(Dataset excerpts)
··········

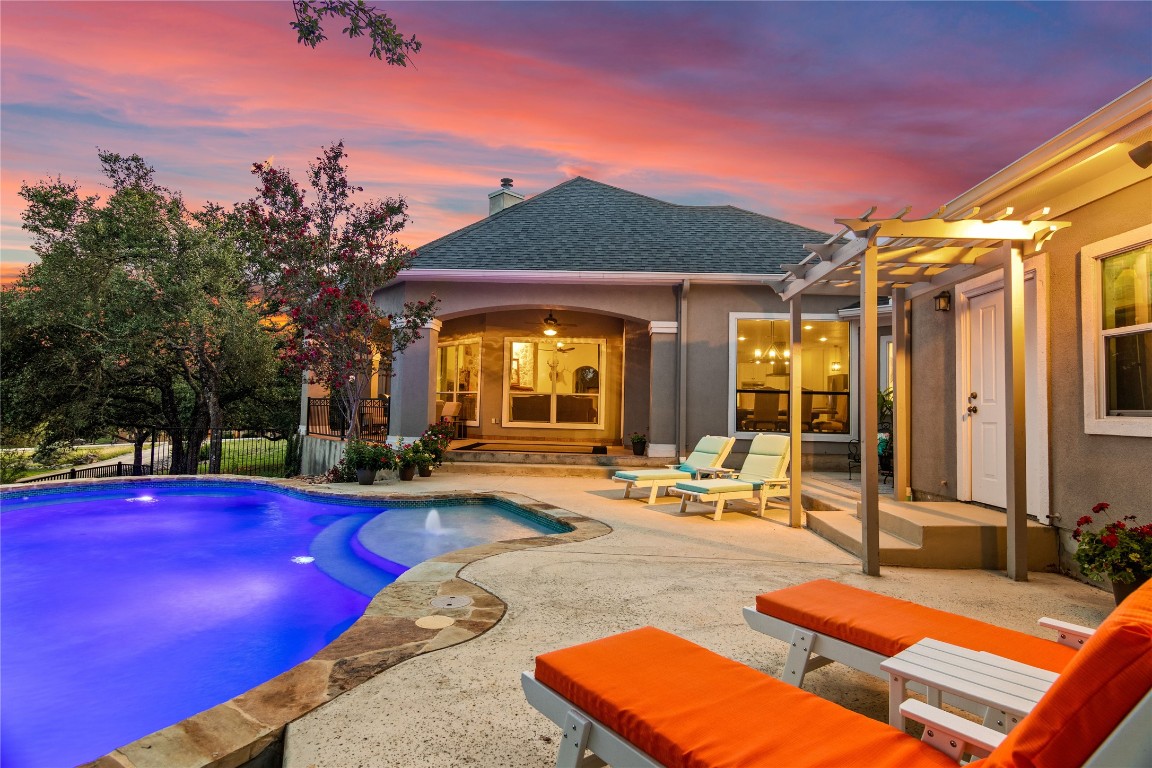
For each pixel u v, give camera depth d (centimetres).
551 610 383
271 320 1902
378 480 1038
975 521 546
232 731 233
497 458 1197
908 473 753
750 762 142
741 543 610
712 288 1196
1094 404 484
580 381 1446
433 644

··········

(PROBLEM TO WORK ON) Retype the data above exactly, dropping every picture.

(WRITTEN RESPONSE)
For each pixel u v, give camera depth d (centimetres).
551 610 383
271 320 1902
378 480 1038
975 521 546
232 731 233
497 458 1197
908 473 753
750 762 142
741 543 610
712 288 1196
1094 404 484
580 381 1446
433 644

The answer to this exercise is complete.